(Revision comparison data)
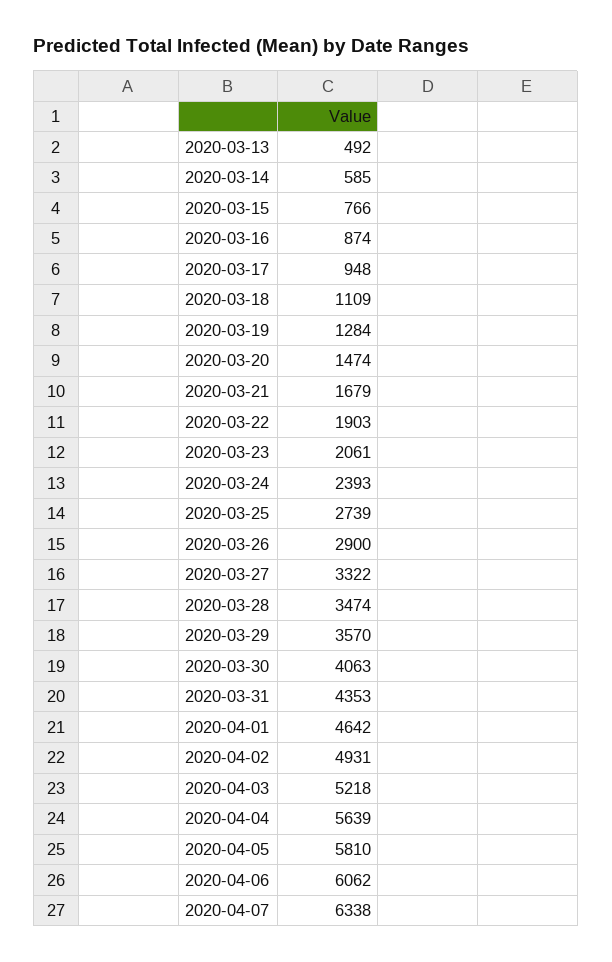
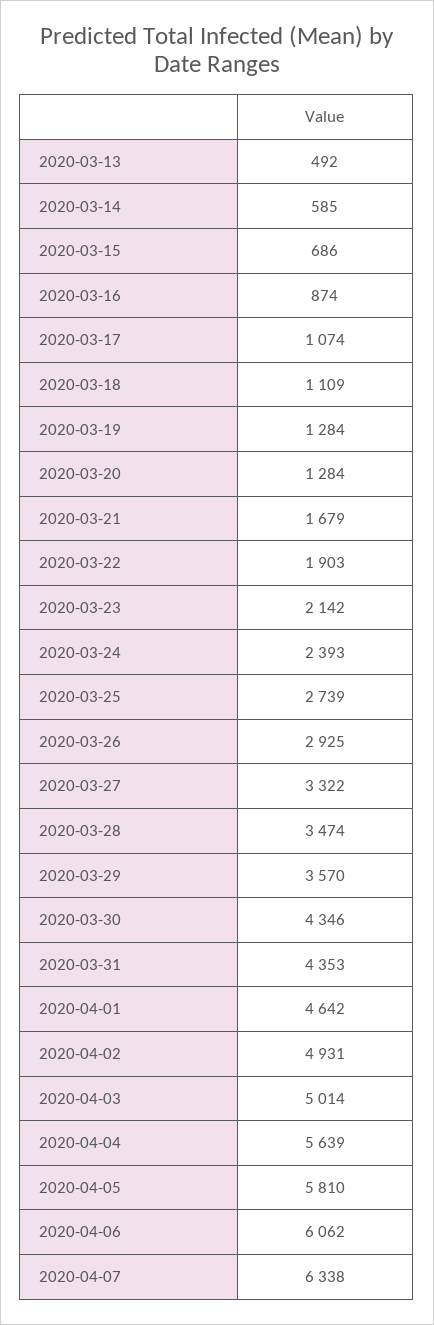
  {
    "2020-03-13": 492,
    "2020-03-14": 585,
-   "2020-03-15": 766,
+   "2020-03-15": 686,
    "2020-03-16": 874,
-   "2020-03-17": 948,
+   "2020-03-17": 1074,
    "2020-03-18": 1109,
    "2020-03-19": 1284,
-   "2020-03-20": 1474,
+   "2020-03-20": 1284,
    "2020-03-21": 1679,
    "2020-03-22": 1903,
-   "2020-03-23": 2061,
+   "2020-03-23": 2142,
    "2020-03-24": 2393,
    "2020-03-25": 2739,
-   "2020-03-26": 2900,
+   "2020-03-26": 2925,
    "2020-03-27": 3322,
    "2020-03-28": 3474,
    "2020-03-29": 3570,
-   "2020-03-30": 4063,
+   "2020-03-30": 4346,
    "2020-03-31": 4353,
    "2020-04-01": 4642,
    "2020-04-02": 4931,
-   "2020-04-03": 5218,
+   "2020-04-03": 5014,
    "2020-04-04": 5639,
    "2020-04-05": 5810,
    "2020-04-06": 6062,
    "2020-04-07": 6338
  }

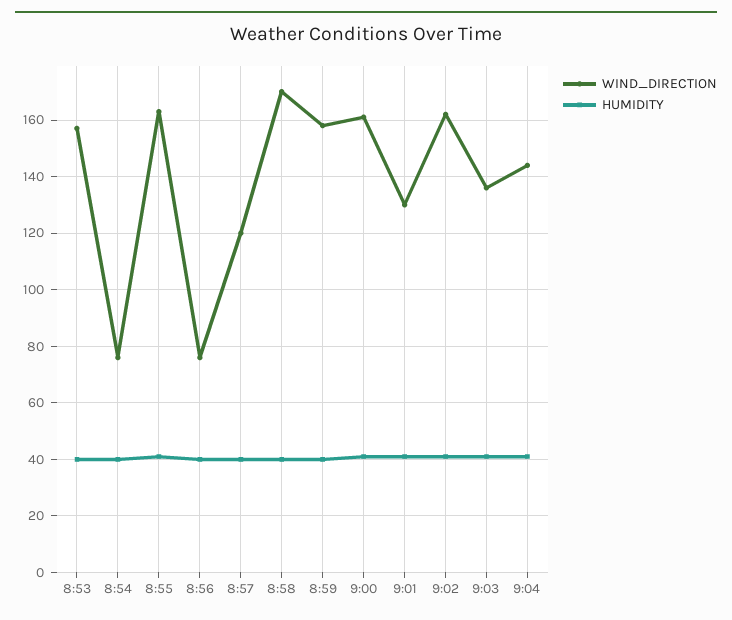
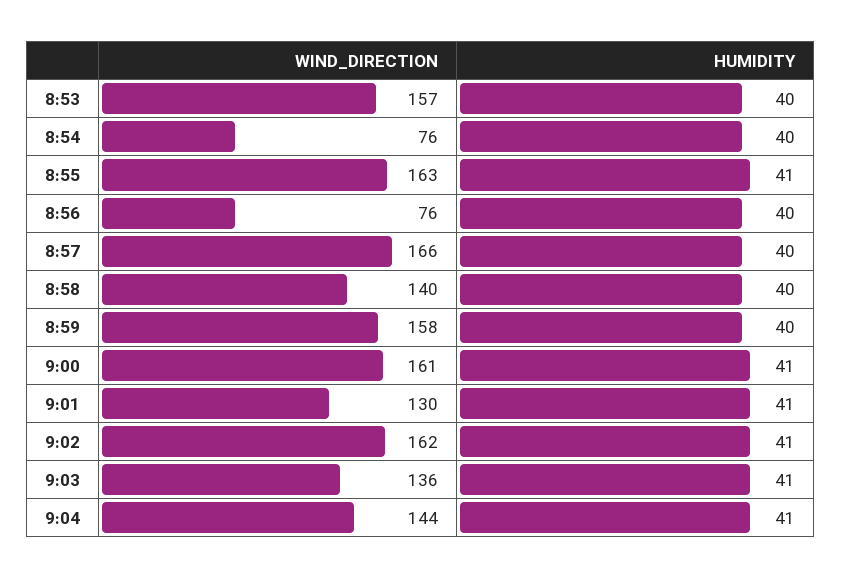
  {
    "WIND_DIRECTION": {
      "8:53": 157,
      "8:54": 76,
      "8:55": 163,
      "8:56": 76,
-     "8:57": 120,
+     "8:57": 166,
-     "8:58": 170,
+     "8:58": 140,
      "8:59": 158,
      "9:00": 161,
      "9:01": 130,
      "9:02": 162,
      "9:03": 136,
      "9:04": 144
    },
    "HUMIDITY": {
      "8:53": 40,
      "8:54": 40,
      "8:55": 41,
      "8:56": 40,
      "8:57": 40,
      "8:58": 40,
      "8:59": 40,
      "9:00": 41,
      "9:01": 41,
      "9:02": 41,
      "9:03": 41,
      "9:04": 41
    }
  }

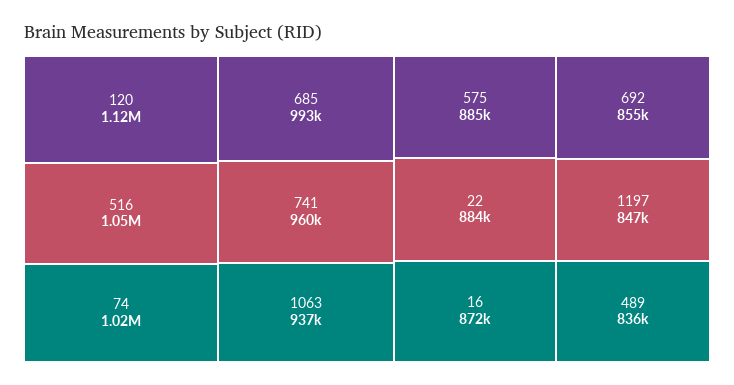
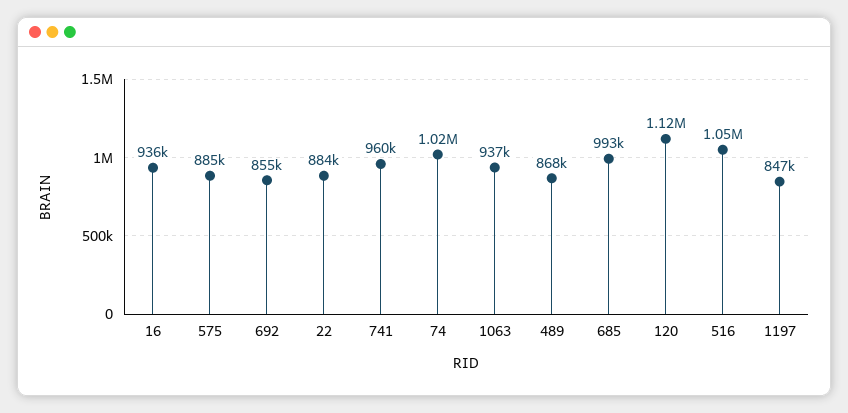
  {
    "120": 1120000,
    "516": 1050000,
    "74": 1020000,
    "685": 993000,
    "741": 960000,
    "1063": 937000,
    "575": 885000,
    "22": 884000,
-   "16": 872000,
+   "16": 936000,
    "692": 855000,
    "1197": 847000,
-   "489": 836000
+   "489": 868000
  }

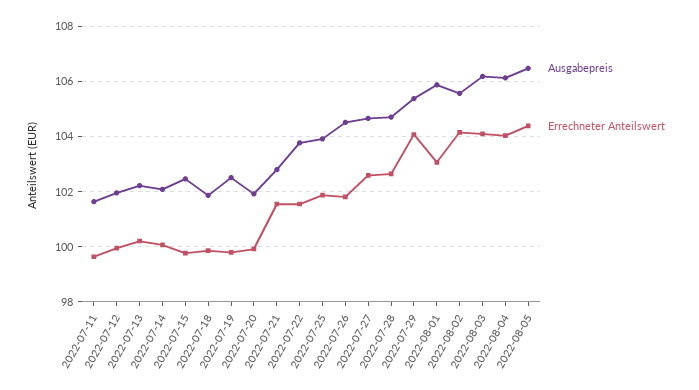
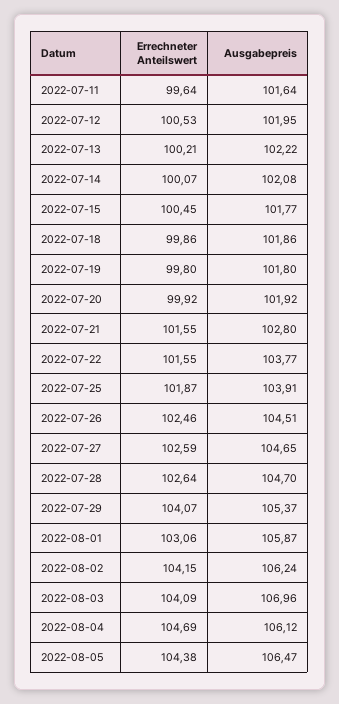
  {
    "Ausgabepreis": {
      "2022-07-11": 101.64,
      "2022-07-12": 101.95,
      "2022-07-13": 102.22,
      "2022-07-14": 102.08,
-     "2022-07-15": 102.5,
+     "2022-07-15": 101.77,
      "2022-07-18": 101.86,
-     "2022-07-19": 102.5,
+     "2022-07-19": 101.8,
      "2022-07-20": 101.92,
      "2022-07-21": 102.8,
      "2022-07-22": 103.77,
      "2022-07-25": 103.91,
      "2022-07-26": 104.51,
      "2022-07-27": 104.65,
      "2022-07-28": 104.7,
      "2022-07-29": 105.37,
      "2022-08-01": 105.87,
-     "2022-08-02": 105.5,
+     "2022-08-02": 106.24,
-     "2022-08-03": 106.25,
+     "2022-08-03": 106.96,
      "2022-08-04": 106.12,
      "2022-08-05": 106.47
    },
    "Errechneter Anteilswert": {
      "2022-07-11": 99.64,
-     "2022-07-12": 100,
+     "2022-07-12": 100.53,
      "2022-07-13": 100.21,
      "2022-07-14": 100.07,
-     "2022-07-15": 99.75,
+     "2022-07-15": 100.45,
      "2022-07-18": 99.86,
      "2022-07-19": 99.8,
      "2022-07-20": 99.92,
      "2022-07-21": 101.55,
      "2022-07-22": 101.55,
      "2022-07-25": 101.87,
-     "2022-07-26": 101.75,
+     "2022-07-26": 102.46,
      "2022-07-27": 102.59,
      "2022-07-28": 102.64,
      "2022-07-29": 104.07,
      "2022-08-01": 103.06,
      "2022-08-02": 104.15,
      "2022-08-03": 104.09,
-     "2022-08-04": 104,
+     "2022-08-04": 104.69,
      "2022-08-05": 104.38
    }
  }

**Try it:** Please print the data above in its entirety, exactly, but without any picture.

**Response:**
  {
    "2020-03-13": 492,
    "2020-03-14": 585,
-   "2020-03-15": 766,
+   "2020-03-15": 686,
    "2020-03-16": 874,
-   "2020-03-17": 948,
+   "2020-03-17": 1074,
    "2020-03-18": 1109,
    "2020-03-19": 1284,
-   "2020-03-20": 1474,
+   "2020-03-20": 1284,
    "2020-03-21": 1679,
    "2020-03-22": 1903,
-   "2020-03-23": 2061,
+   "2020-03-23": 2142,
    "2020-03-24": 2393,
    "2020-03-25": 2739,
-   "2020-03-26": 2900,
+   "2020-03-26": 2925,
    "2020-03-27": 3322,
    "2020-03-28": 3474,
    "2020-03-29": 3570,
-   "2020-03-30": 4063,
+   "2020-03-30": 4346,
    "2020-03-31": 4353,
    "2020-04-01": 4642,
    "2020-04-02": 4931,
-   "2020-04-03": 5218,
+   "2020-04-03": 5014,
    "2020-04-04": 5639,
    "2020-04-05": 5810,
    "2020-04-06": 6062,
    "2020-04-07": 6338
  }

  {
    "WIND_DIRECTION": {
      "8:53": 157,
      "8:54": 76,
      "8:55": 163,
      "8:56": 76,
-     "8:57": 120,
+     "8:57": 166,
-     "8:58": 170,
+     "8:58": 140,
      "8:59": 158,
      "9:00": 161,
      "9:01": 130,
      "9:02": 162,
      "9:03": 136,
      "9:04": 144
    },
    "HUMIDITY": {
      "8:53": 40,
      "8:54": 40,
      "8:55": 41,
      "8:56": 40,
      "8:57": 40,
      "8:58": 40,
      "8:59": 40,
      "9:00": 41,
      "9:01": 41,
      "9:02": 41,
      "9:03": 41,
      "9:04": 41
    }
  }

  {
    "120": 1120000,
    "516": 1050000,
    "74": 1020000,
    "685": 993000,
    "741": 960000,
    "1063": 937000,
    "575": 885000,
    "22": 884000,
-   "16": 872000,
+   "16": 936000,
    "692": 855000,
    "1197": 847000,
-   "489": 836000
+   "489": 868000
  }

  {
    "Ausgabepreis": {
      "2022-07-11": 101.64,
      "2022-07-12": 101.95,
      "2022-07-13": 102.22,
      "2022-07-14": 102.08,
-     "2022-07-15": 102.5,
+     "2022-07-15": 101.77,
      "2022-07-18": 101.86,
-     "2022-07-19": 102.5,
+     "2022-07-19": 101.8,
      "2022-07-20": 101.92,
      "2022-07-21": 102.8,
      "2022-07-22": 103.77,
      "2022-07-25": 103.91,
      "2022-07-26": 104.51,
      "2022-07-27": 104.65,
      "2022-07-28": 104.7,
      "2022-07-29": 105.37,
      "2022-08-01": 105.87,
-     "2022-08-02": 105.5,
+     "2022-08-02": 106.24,
-     "2022-08-03": 106.25,
+     "2022-08-03": 106.96,
      "2022-08-04": 106.12,
      "2022-08-05": 106.47
    },
    "Errechneter Anteilswert": {
      "2022-07-11": 99.64,
-     "2022-07-12": 100,
+     "2022-07-12": 100.53,
      "2022-07-13": 100.21,
      "2022-07-14": 100.07,
-     "2022-07-15": 99.75,
+     "2022-07-15": 100.45,
      "2022-07-18": 99.86,
      "2022-07-19": 99.8,
      "2022-07-20": 99.92,
      "2022-07-21": 101.55,
      "2022-07-22": 101.55,
      "2022-07-25": 101.87,
-     "2022-07-26": 101.75,
+     "2022-07-26": 102.46,
      "2022-07-27": 102.59,
      "2022-07-28": 102.64,
      "2022-07-29": 104.07,
      "2022-08-01": 103.06,
      "2022-08-02": 104.15,
      "2022-08-03": 104.09,
-     "2022-08-04": 104,
+     "2022-08-04": 104.69,
      "2022-08-05": 104.38
    }
  }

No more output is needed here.